It was a disheartening but not surprising way to start a new year in Oak Park, America.

A brick wrapped in a racist message was hurled — and notably repelled — at the front door of Live Café, the coffee shop and gathering space on Oak Park Avenue. 

Live Café, pre-pandemic Oak Park’s most actively, consciously diverse retail space, is a Black, woman-owned business. It is also serving this election season as the headquarters for the slate of three Black candidates running for Oak Park’s village board. The message on the brick was “No n—–s on the ballot.”

This brick was clearly delivered with intent along with hate, fear and ignorance. Oak Park police continue to investigate the incident.

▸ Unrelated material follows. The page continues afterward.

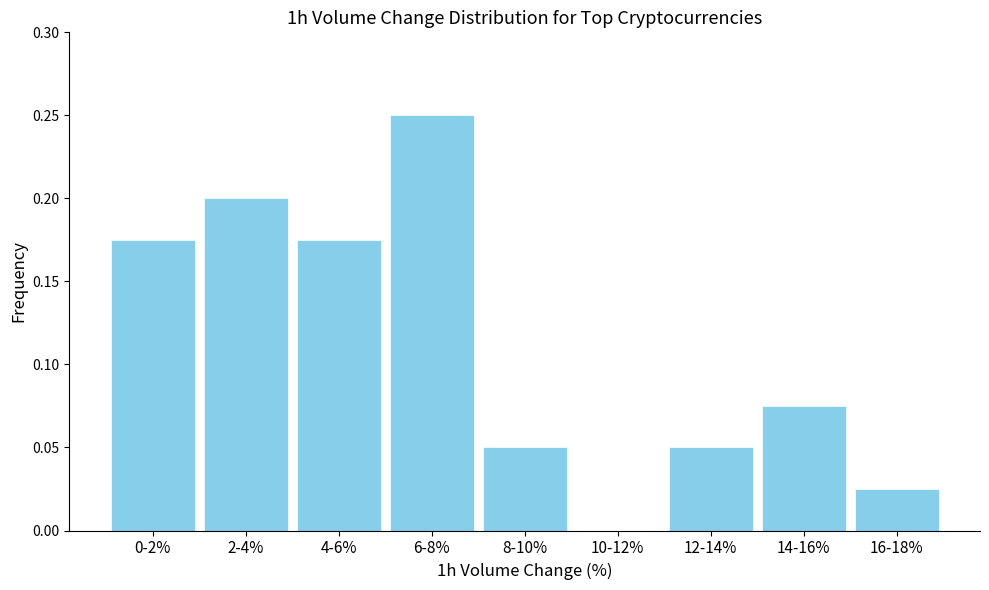

What is the sum of all values?

1.0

The response to this attack on Live Café, Reesheda Graham-Washington its owner, and the candidates for office, was swift and energized. From a press conference outside the cafe the morning after the crime to a street-closing vigil that same evening, thousands have shown their support. The incident drew wide news coverage both locally and on Chicago TV news programs. 

Graham-Washington, one of several speakers at the vigil, was typically powerful and eloquent. On issues of equity and systemic racism, of the virulence of racism in this community and in our country, Graham-Washington overflows with insight. She is one of Oak Park’s most critical voices. 

The cafe, closed for a time during the pandemic, will reopen for take-out very soon. Supporting this voice and this space is essential to Oak Park’s forward progress.